INJUNCTION AND POSSESSION AGAINST TRESPASER SUSPENDED BECAUSE OF COVID
In Merritt v Thurrock Council & Anor  EW Misc 2 (CC) HHJ Karen Walden-Smith found that the defendant had no defence to a claim for trespass. However enforcement of the order was delayed because of the coronavirus situation.
The defendant moved back into a property owned by the defendant after the locks had been changed. The judge found that the defendant had no right to remain in the property as she was not a tenant. The defendant was a trespasser.
The judge found that the defendant had no right to remain in the property. However possession was deferred because of the coronavirus situation.

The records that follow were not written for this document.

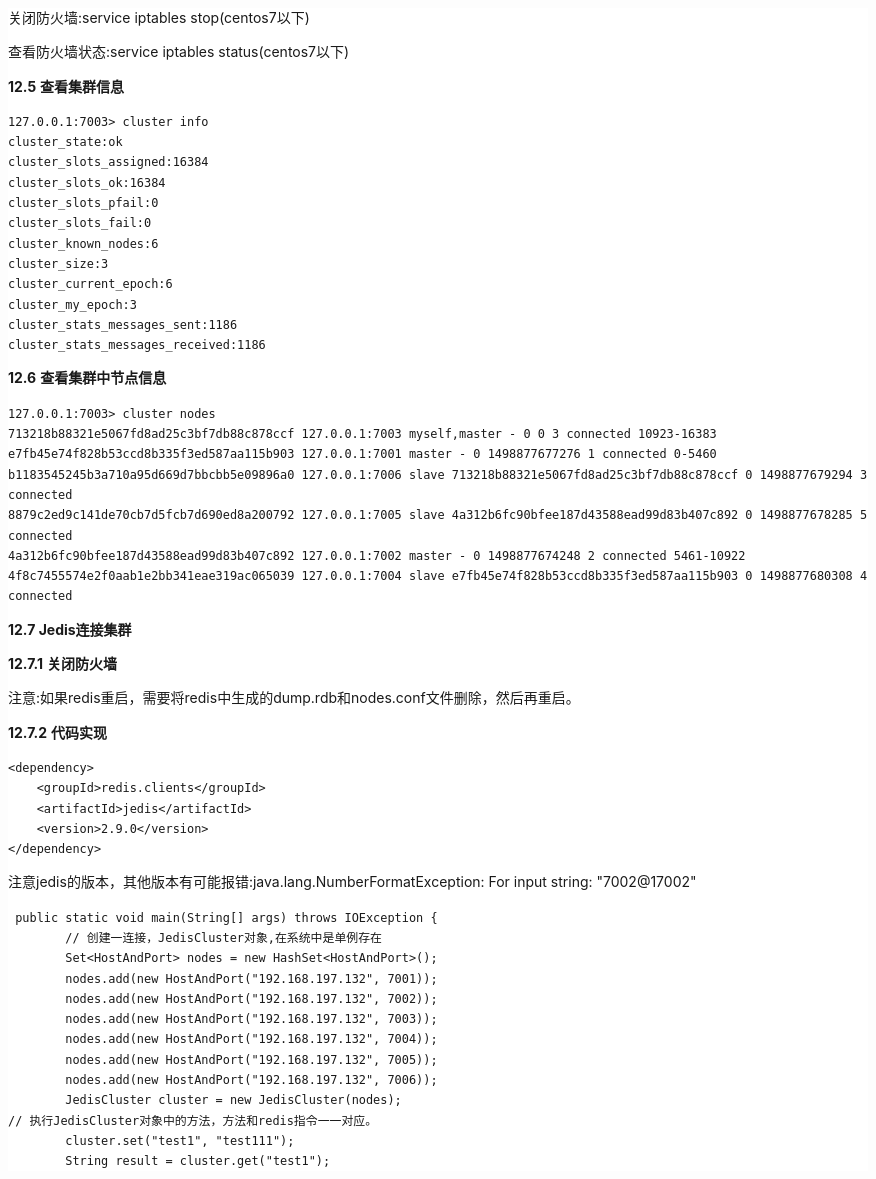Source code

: 关闭防火墙:service  iptables stop(centos7以下)

查看防火墙状态:service iptables status(centos7以下)

**12.5** **查看集群信息**

```
127.0.0.1:7003> cluster info
cluster_state:ok
cluster_slots_assigned:16384
cluster_slots_ok:16384
cluster_slots_pfail:0
cluster_slots_fail:0
cluster_known_nodes:6
cluster_size:3
cluster_current_epoch:6
cluster_my_epoch:3
cluster_stats_messages_sent:1186
cluster_stats_messages_received:1186
```

 

**12.6** **查看集群中节点信息**

```
127.0.0.1:7003> cluster nodes
713218b88321e5067fd8ad25c3bf7db88c878ccf 127.0.0.1:7003 myself,master - 0 0 3 connected 10923-16383
e7fb45e74f828b53ccd8b335f3ed587aa115b903 127.0.0.1:7001 master - 0 1498877677276 1 connected 0-5460
b1183545245b3a710a95d669d7bbcbb5e09896a0 127.0.0.1:7006 slave 713218b88321e5067fd8ad25c3bf7db88c878ccf 0 1498877679294 3 connected
8879c2ed9c141de70cb7d5fcb7d690ed8a200792 127.0.0.1:7005 slave 4a312b6fc90bfee187d43588ead99d83b407c892 0 1498877678285 5 connected
4a312b6fc90bfee187d43588ead99d83b407c892 127.0.0.1:7002 master - 0 1498877674248 2 connected 5461-10922
4f8c7455574e2f0aab1e2bb341eae319ac065039 127.0.0.1:7004 slave e7fb45e74f828b53ccd8b335f3ed587aa115b903 0 1498877680308 4 connected
```

**12.7  Jedis连接集群**

**12.7.1** **关闭防火墙**

注意:如果redis重启，需要将redis中生成的dump.rdb和nodes.conf文件删除，然后再重启。

**12.7.2** **代码实现**

```
<dependency>
    <groupId>redis.clients</groupId>
    <artifactId>jedis</artifactId>
    <version>2.9.0</version> 
</dependency>
```

 注意jedis的版本，其他版本有可能报错:java.lang.NumberFormatException: For input string: "7002@17002"

```
 public static void main(String[] args) throws IOException {
        // 创建一连接，JedisCluster对象,在系统中是单例存在
        Set<HostAndPort> nodes = new HashSet<HostAndPort>();
        nodes.add(new HostAndPort("192.168.197.132", 7001));
        nodes.add(new HostAndPort("192.168.197.132", 7002));
        nodes.add(new HostAndPort("192.168.197.132", 7003));
        nodes.add(new HostAndPort("192.168.197.132", 7004));
        nodes.add(new HostAndPort("192.168.197.132", 7005));
        nodes.add(new HostAndPort("192.168.197.132", 7006));
        JedisCluster cluster = new JedisCluster(nodes);
// 执行JedisCluster对象中的方法，方法和redis指令一一对应。
        cluster.set("test1", "test111");
        String result = cluster.get("test1");
```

38.As the granting of an interim injunction in favour of Midos would be tantamount to final relief, it should only be granted if there is clearly no defence to the action (see Injunctions (13th Ed. 2018) Bean LJ, Burns QC and HHJ Parry). For the reasons I have already set out when considering Ms Merritt’s application for an injunction, it is clear that there is no defence available to Ms Merritt.
It would be wrong to grant injunctive relief to enforce Midos’s right to possession of the property if it were arguable that the same interfered with any public law rights that Ms Merritt may enjoy. Recovering possession of temporary accommodation does not interfere with those pubic law rights but, in any event, her reliance on article 8 rights does not impact upon Midos as a private body.

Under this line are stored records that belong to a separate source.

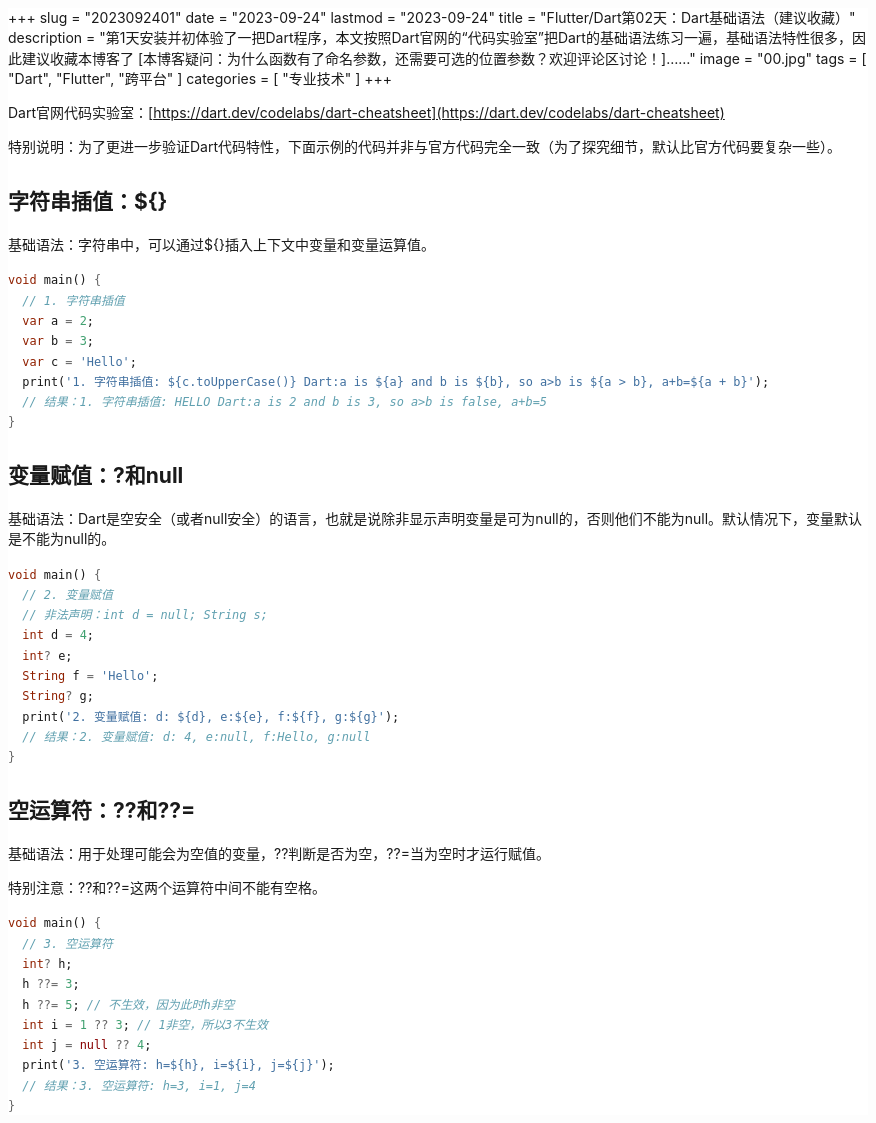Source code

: +++
slug = "2023092401"
date = "2023-09-24"
lastmod = "2023-09-24"
title = "Flutter/Dart第02天：Dart基础语法（建议收藏）"
description = "第1天安装并初体验了一把Dart程序，本文按照Dart官网的“代码实验室”把Dart的基础语法练习一遍，基础语法特性很多，因此建议收藏本博客了 [本博客疑问：为什么函数有了命名参数，还需要可选的位置参数？欢迎评论区讨论！]……"
image = "00.jpg"
tags = [ "Dart", "Flutter", "跨平台" ]
categories = [ "专业技术" ]
+++

Dart官网代码实验室：[https://dart.dev/codelabs/dart-cheatsheet](https://dart.dev/codelabs/dart-cheatsheet)

特别说明：为了更进一步验证Dart代码特性，下面示例的代码并非与官方代码完全一致（为了探究细节，默认比官方代码要复杂一些）。

## 字符串插值：${}
基础语法：字符串中，可以通过${}插入上下文中变量和变量运算值。

```dart
void main() {
  // 1. 字符串插值
  var a = 2;
  var b = 3;
  var c = 'Hello';
  print('1. 字符串插值: ${c.toUpperCase()} Dart:a is ${a} and b is ${b}, so a>b is ${a > b}, a+b=${a + b}');
  // 结果：1. 字符串插值: HELLO Dart:a is 2 and b is 3, so a>b is false, a+b=5
}
```

## 变量赋值：?和null
基础语法：Dart是空安全（或者null安全）的语言，也就是说除非显示声明变量是可为null的，否则他们不能为null。默认情况下，变量默认是不能为null的。

```dart
void main() {
  // 2. 变量赋值
  // 非法声明：int d = null; String s;
  int d = 4;
  int? e;
  String f = 'Hello';
  String? g;
  print('2. 变量赋值: d: ${d}, e:${e}, f:${f}, g:${g}');
  // 结果：2. 变量赋值: d: 4, e:null, f:Hello, g:null
}
```

## 空运算符：??和??=
基础语法：用于处理可能会为空值的变量，??判断是否为空，??=当为空时才运行赋值。

特别注意：??和??=这两个运算符中间不能有空格。

```dart
void main() {
  // 3. 空运算符
  int? h;
  h ??= 3;
  h ??= 5; // 不生效，因为此时h非空
  int i = 1 ?? 3; // 1非空，所以3不生效
  int j = null ?? 4;
  print('3. 空运算符: h=${h}, i=${i}, j=${j}');
  // 结果：3. 空运算符: h=3, i=1, j=4
}
```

It is clear that there is no defence to the claim brought by Midos and that inevitably means that the balance of convenience falls more in favour of Midos. In more normal times, pre-pandamic I would be clear that the balance of convenience lay in favour of Midos in order that this property could be freed up to provide accommodation to another. Midos does not have any obligation to keep Ms Merritt housed and she has no rights to compel them to do so. Her previous breaking into the property after the locks were changed is clear evidence that it is appropriate for there to be some restraint on her behaviour.
The moratorium on the execution of writs or warrants of possession does not directly apply to this matter. Midos does not require a warrant for possession in the circumstances of this case. However, the current Covid-19 pandemic cannot be ignored. For a significant period of time last year there was a moratorium on possession claims being heard. That moratorium did not apply to trespassers. Even when that was lifted, there was a moratorium on evictions and, as set out above, that moratorium has been extended until 21 February 2021. Again, that moratorium does not apply to trespassers. The reason for that moratorium is clear. With the rapid spread of the virus, there is a public health requirement for as few people as possible to be outside their own homes.
As a consequence, while I find that Midos is entitled to the interim injunction sought, I will suspend the enforcement of that injunction until the expiry of the moratorium on execution of any writ or warrant of possession on 21 February 2021, with the parties having liberty to apply for a further suspension should circumstances change or the moratorium extended further. In granting the injunction but suspending its enforcement, the order is consistent with Midos’s rights for an injunction while not running contrary to the current restrictions introduced as a consequence of public health requirements.